430 Concise Book of Medical Laboratory Technology: Methods and Interpretations EXAMINATION OF DUODENAL CONTENTS

Duodenal Drainage

Indications

1. For diagnosis of liver or biliary tract disease. Drainage

may be done to help diagnose exacerbations of chronic

infections early so that they can be controlled.

2. For other diagnostic purposes relating to parasites,

pancreatic enzyme, etc.

3. For therapeutic drainage in cholangitis or biliary

obstruction.

Method for Diagnostic Drainage

1. Give nothing orally after midnight.

2. In the morning intubate (Rehfuss or Levintube)

to a length of 50 cm (29 inches). Withdraw gastric

specimen.

3. With the patient erect or lying on his right side before

the fluoroscope, feed and massage tube into middle

third of the duodenum. Now aspirate duodenal

contents for 5–30 minutes and label “A”, this evacuation

specimen is of little value for bile study.

4. Slowly inject 50 mL of warm 33% magnesium sulfate

through the tube to relax sphincter of Oddi. Clamp

tube for 5 minutes then drain for 30 minutes and label

“B”. Gallbladder bile is first dark, then lighter. If no “B”

bile is obtained, inject another 50 mL of magnesium

sulfate. If still unsuccessful, inject 30 mL of olive oil.

5. During the final period of 30 minutes, try to collect

yellow hepatic bile. Label it “C”.

Examination for Diagnosis

1. Note density, color, and flocculi in all three specimens.
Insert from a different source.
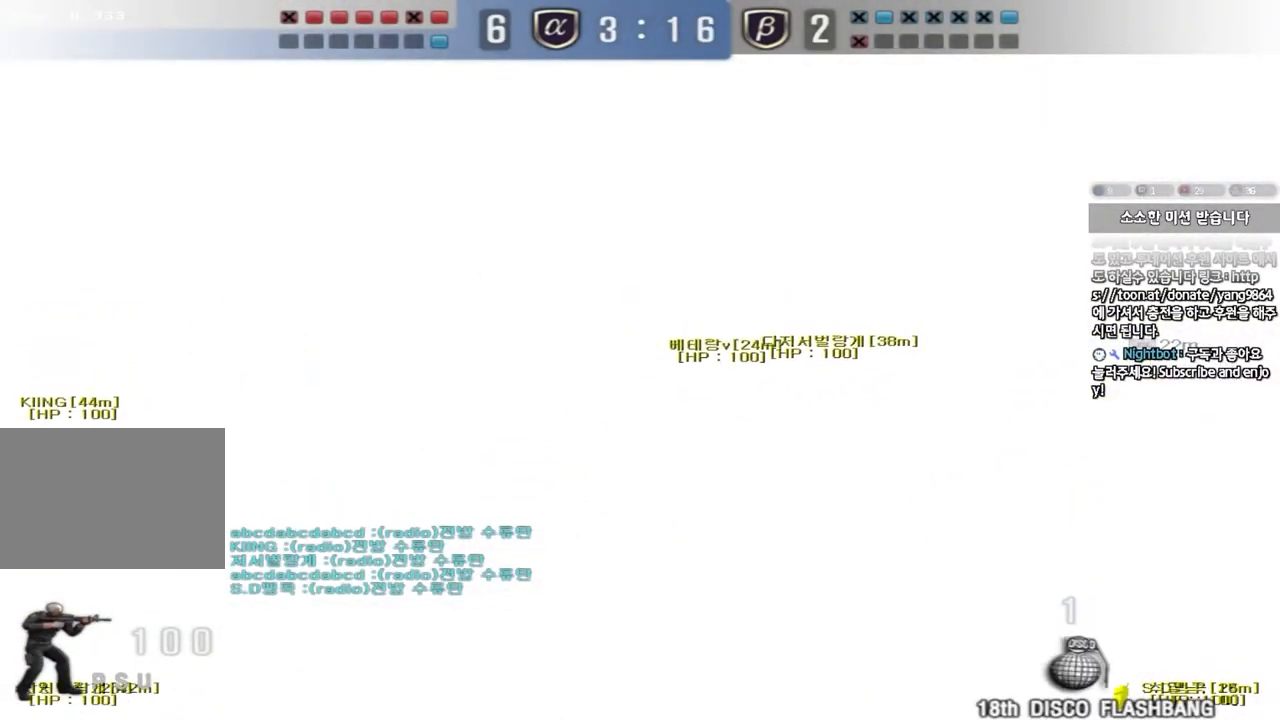
{"keys": ["w"], "events": [[401, "w", "down"]]}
Test for bile, blood, reaction, and ferments as necessary.

2. Microscopy: This is important in detecting early

cholelithiasis (gallsand). Note pus cells, bacteria,

cellular elements and crystals.

3. Giardia or other parasites may be present.
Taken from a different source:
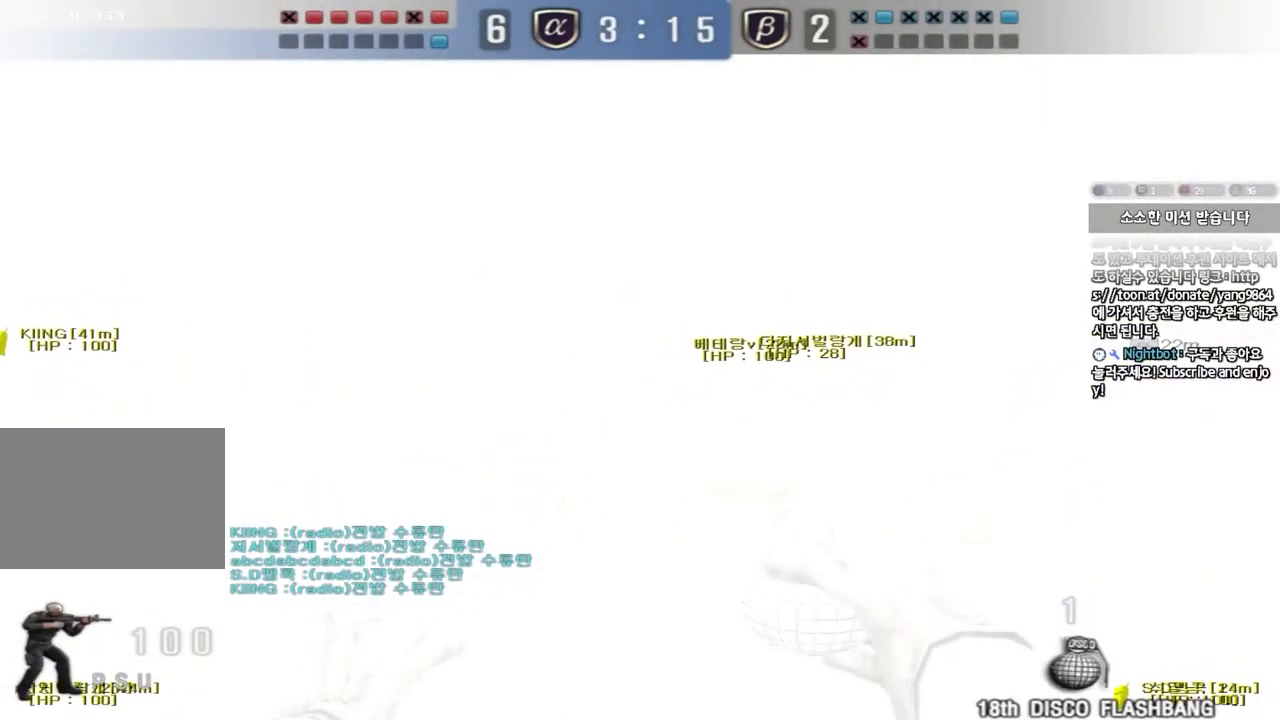
{"keys": ["a", "w"], "events": [[83, "a", "down"]]}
4. Culture for bacteria, especially typhoid bacilli.

Interpretation

1. Absence of dark “B” bile indicates loss of gallbladder

function. No bile may appear in common duct

obstruction.

2. In cholelithiasis, many cholesterol and calcium

bilirubinate crystals appear in “B” and “C” bile. The

cholesterol crystals may be perfect or atypical or

may be mixed with cellular detritus. The calcium

bilirubinate comes as yellow or reddish particles in

the size of a pinhead.

3. In biliary tract inflammation, there is much yellow

cellular and bacterial materials in “B” and “C” bile.
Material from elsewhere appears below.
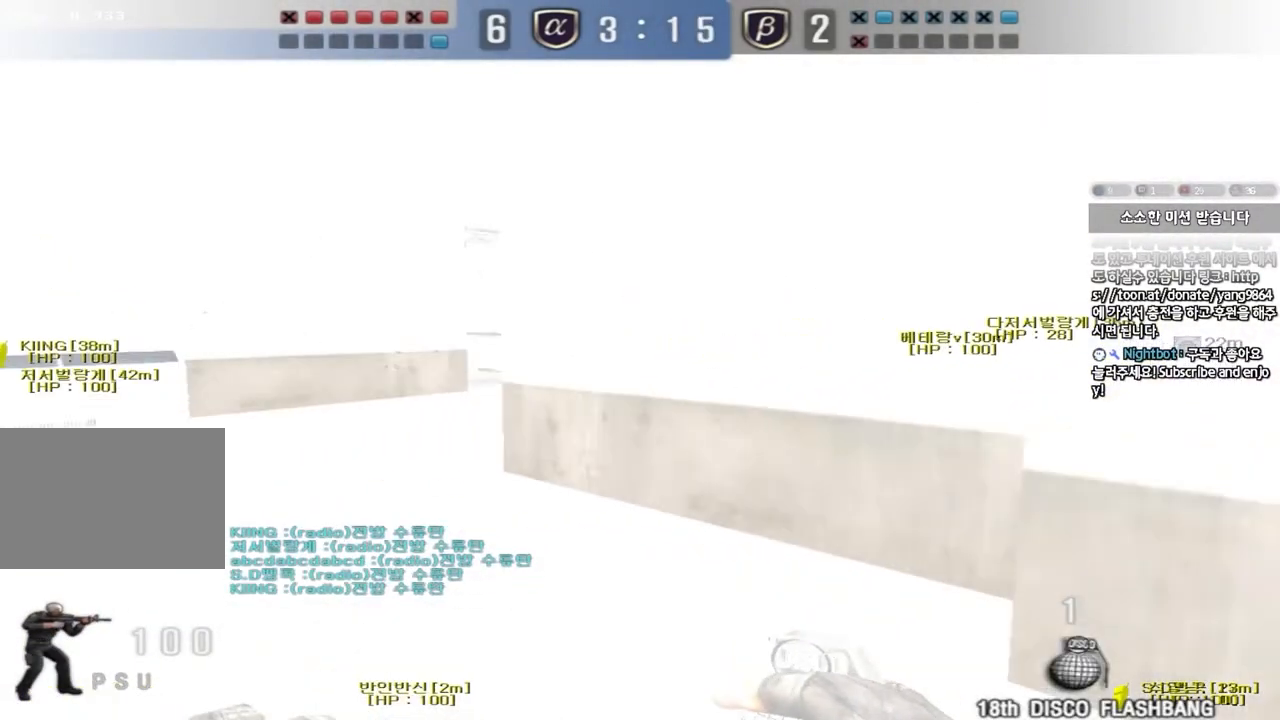
{"keys": ["a", "w"], "events": []}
4. Blood may be grossly visible in advanced carcinoma.

COMPOSITION OF BILE

Gross and Chemical Characteristics

a. Volume per 24 hours: 700–1000 mL

b. Specific gravity: Hepatic duct—1.01, gallbladder

—1.026 to 1.032.

c. Total Solids

 Hepatic duct Gallbladder

 (g%) (g%)

• Bile salts 1.8 8.7

• Fatty acids

 and lipids 0.24 1.8

• Cholesterol 0.16 0.87

d. pH : Hepatic duct, 7.5 (6.2–8.5);

 gallbladder, 6.0 (5.6–8.0)

e. Sodium : 134–156 mEq/L

f. Potassium : 3.9–6.3 mEq/L

g. Chloride : 83–110 mEq/L

h. Bicarbonate : 38 mEq/L.

PANCREATIC FUNCTION TESTS

Composition of Pancreatic Juice

Obtain specimen by duodenal drainage, it is mixed with

bile. The flow of pancreatic juice is stimulated by an

injection of secretin. Secretin is a hormone normally

produced by upper intestinal mucosa in response to

the presence of acid. The flow of pancreatic juice begins

5 minutes after a meal, is at its height in 2–3 hours, lasts

6–8 hours in all.

Gross and Chemical Characteristics of Pancreatic Juice

a. Volume per 24 hours: 500–800 mL.

b. Specific gravity: 1.007.

c. Total solids: 1.5–2.5 g%.

d. Alkalinity: pH is 7.0–8.2; 10 mL of pancreatic juice =

10–13 mL of 0.1 N NaOH and is more effective than

bile or succus entericus in neutralizing acidic gastric

juice.

e. Bicarbonate: 70–100 mEq/L.

f. Sodium: 100–150 mEq/L.

g. Potassium: 2–8 mEq/L.

h. Chlorides: 50–95 mEq/L.

Examination of Gastrointestinal Contents 431

Digestive Enzymes

Proteolytic Enzymes

1. Trypsin is a pancreatic protease. There are 100-200

units/L. It is much more active than pepsin. The inactive

trypsinogen secreted is activated by enterokinase or by

trypsin itself. Trypsin hydrolyzes proteins at peptide

bonds.

2. Chymotrypsin: Two forms, A and B are secreted and

are activated by trypsin. Its action is like that of trypsin.

3. Collagenase: It digests collagen and is the one that

initiates tissue destruction in necrotizing pancreatitis.